▶ **Data excerpts**:
+ + + +

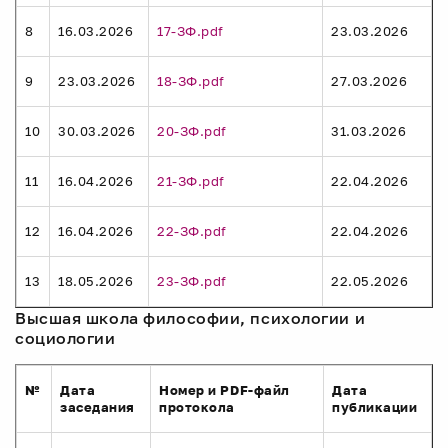
8
16.03.2026
17-ЗФ.pdf
23.03.2026
9
23.03.2026
18-ЗФ.pdf
27.03.2026
10
30.03.2026
20-ЗФ.pdf
31.03.2026
11
16.04.2026
21-ЗФ.pdf
22.04.2026
12
16.04.2026
22-ЗФ.pdf
22.04.2026
13
18.05.2026
23-ЗФ.pdf
22.05.2026
Высшая школа философии, психологии и
социологии
№
Дата
Номер и PDF-файл
Дата
заседания
протокола
публикации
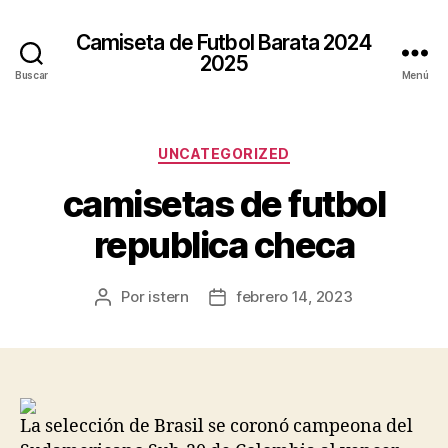
Camiseta de Futbol Barata 2024
2025
Buscar
Menú
Categorías
UNCATEGORIZED
camisetas de futbol
republica checa
Por
istern
febrero 14, 2023
Autor
Fecha
de
de
la
la
entrada
entrada
La selección de Brasil se coronó campeona del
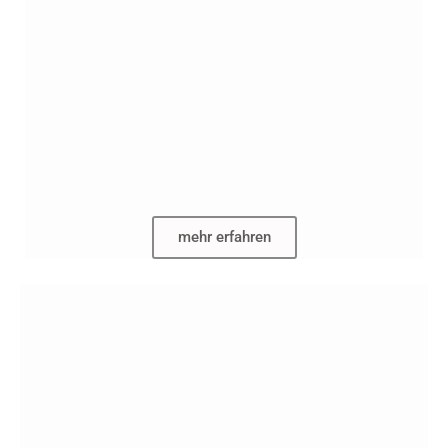
mehr erfahren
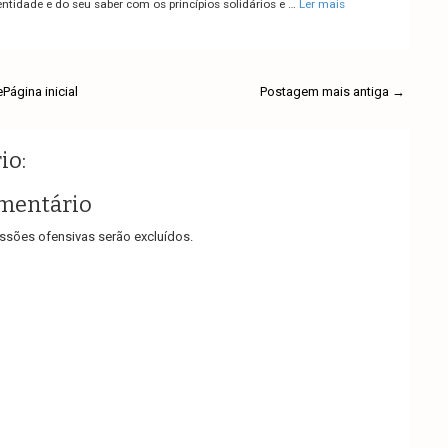
ntidade e do seu saber com os princípios solidários e …
Ler mais
e
Página inicial
Postagem mais antiga →
io:
mentário
sões ofensivas serão excluídos.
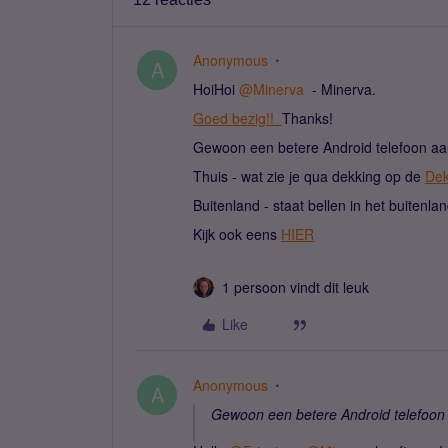
Anonymous
A
HoiHoi
@Minerva
- Minerva.
Goed bezig!!
Thanks!
Gewoon een betere Android telefoon aa
Thuis - wat zie je qua dekking op de
Dek
Buitenland - staat bellen in het buitenl
Kijk ook eens
HIER
1 persoon vindt dit leuk
Like
Anonymous
A
Gewoon een betere Android telefoon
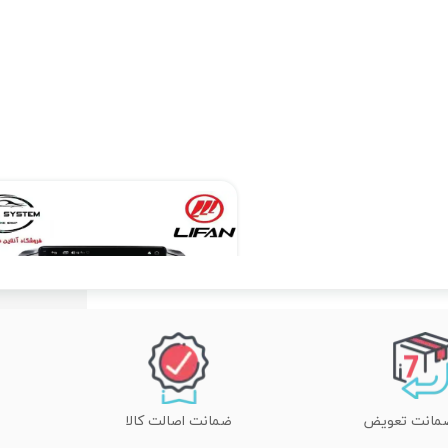
۱۱,۵۹۰,۰۰۰ تومان
ضمانت اصالت کالا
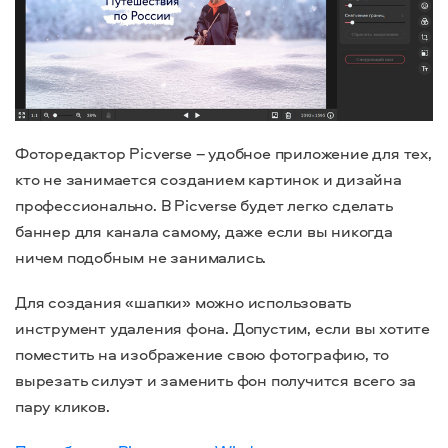
Фоторедактор Picverse – удобное приложение для тех,
кто не занимается созданием картинок и дизайна
профессионально. В Picverse будет легко сделать
баннер для канала самому, даже если вы никогда
ничем подобным не занимались.
Для создания «шапки» можно использовать
инструмент удаления фона. Допустим, если вы хотите
поместить на изображение свою фотографию, то
вырезать силуэт и заменить фон получится всего за
пару кликов.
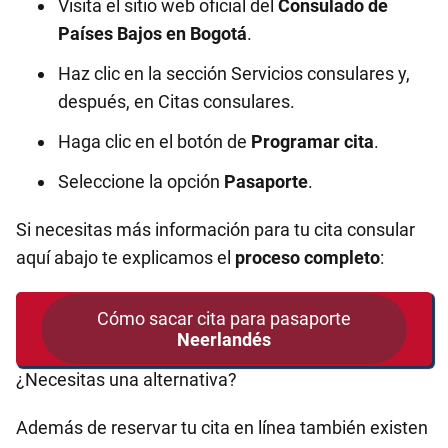
Visita el sitio web oficial del
Consulado de
Países Bajos en
Bogotá
.
Haz clic en la sección Servicios consulares y,
después, en Citas consulares.
Haga clic en el botón de
Programar cita
.
Seleccione la opción
Pasaporte
.
Si necesitas más información para tu cita consular
aquí abajo te explicamos el
proceso completo
:
Cómo sacar cita para pasaporte
Neerlandés
¿Necesitas una alternativa?
Además de reservar tu cita en línea también existen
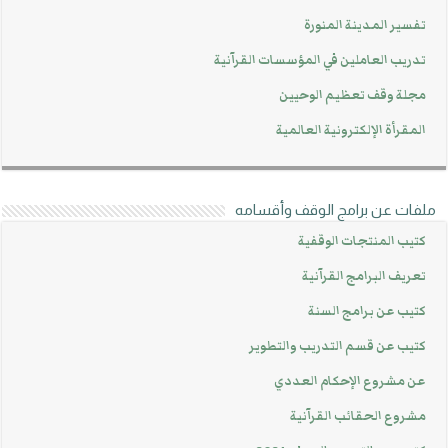
تفسير المدينة المنورة
تدريب العاملين في المؤسسات القرآنية
مجلة وقف تعظيم الوحيين
المقرأة الإلكترونية العالمية
ملفات عن برامج الوقف وأقسامه
كتيب المنتجات الوقفية
تعريف البرامج القرآنية
كتيب عن برامج السنة
كتيب عن قسم التدريب والتطوير
عن مشروع الإحكام العددي
مشروع الحقائب القرآنية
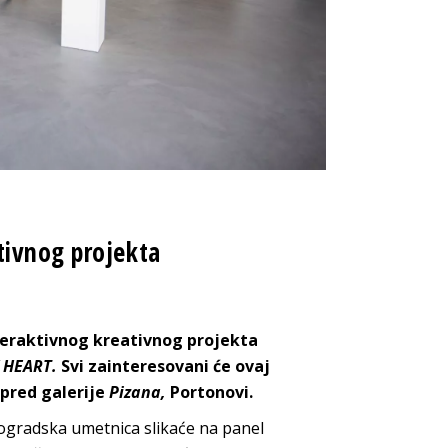
tivnog projekta
teraktivnog kreativnog projekta
 HEART.
Svi zainteresovani će ovaj
ispred galerije
Pizana,
Portonovi.
ogradska umetnica slikaće na panel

+ + + +

▶ **Task objective**: Would you return the material above exactly, apart from its pictures?

▶ **Your solution**:
8
16.03.2026
17-ЗФ.pdf
23.03.2026
9
23.03.2026
18-ЗФ.pdf
27.03.2026
10
30.03.2026
20-ЗФ.pdf
31.03.2026
11
16.04.2026
21-ЗФ.pdf
22.04.2026
12
16.04.2026
22-ЗФ.pdf
22.04.2026
13
18.05.2026
23-ЗФ.pdf
22.05.2026
Высшая школа философии, психологии и
социологии
№
Дата
Номер и PDF-файл
Дата
заседания
протокола
публикации
Camiseta de Futbol Barata 2024
2025
Buscar
Menú
Categorías
UNCATEGORIZED
camisetas de futbol
republica checa
Por
istern
febrero 14, 2023
Autor
Fecha
de
de
la
la
entrada
entrada
La selección de Brasil se coronó campeona del
mehr erfahren
ntidade e do seu saber com os princípios solidários e …
Ler mais
e
Página inicial
Postagem mais antiga →
io:
mentário
sões ofensivas serão excluídos.
Anonymous
A
HoiHoi
@Minerva
- Minerva.
Goed bezig!!
Thanks!
Gewoon een betere Android telefoon aa
Thuis - wat zie je qua dekking op de
Dek
Buitenland - staat bellen in het buitenl
Kijk ook eens
HIER
1 persoon vindt dit leuk
Like
Anonymous
A
Gewoon een betere Android telefoon
۱۱,۵۹۰,۰۰۰ تومان
ضمانت اصالت کالا
Фоторедактор Picverse – удобное приложение для тех,
кто не занимается созданием картинок и дизайна
профессионально. В Picverse будет легко сделать
баннер для канала самому, даже если вы никогда
ничем подобным не занимались.
Для создания «шапки» можно использовать
инструмент удаления фона. Допустим, если вы хотите
поместить на изображение свою фотографию, то
вырезать силуэт и заменить фон получится всего за
пару кликов.
Visita el sitio web oficial del
Consulado de
Países Bajos en
Bogotá
.
Haz clic en la sección Servicios consulares y,
después, en Citas consulares.
Haga clic en el botón de
Programar cita
.
Seleccione la opción
Pasaporte
.
Si necesitas más información para tu cita consular
aquí abajo te explicamos el
proceso completo
:
Cómo sacar cita para pasaporte
Neerlandés
¿Necesitas una alternativa?
Además de reservar tu cita en línea también existen
تفسير المدينة المنورة
تدريب العاملين في المؤسسات القرآنية
مجلة وقف تعظيم الوحيين
المقرأة الإلكترونية العالمية
ملفات عن برامج الوقف وأقسامه
كتيب المنتجات الوقفية
تعريف البرامج القرآنية
كتيب عن برامج السنة
كتيب عن قسم التدريب والتطوير
عن مشروع الإحكام العددي
مشروع الحقائب القرآنية
tivnog projekta
teraktivnog kreativnog projekta
 HEART.
Svi zainteresovani će ovaj
ispred galerije
Pizana,
Portonovi.
ogradska umetnica slikaće na panel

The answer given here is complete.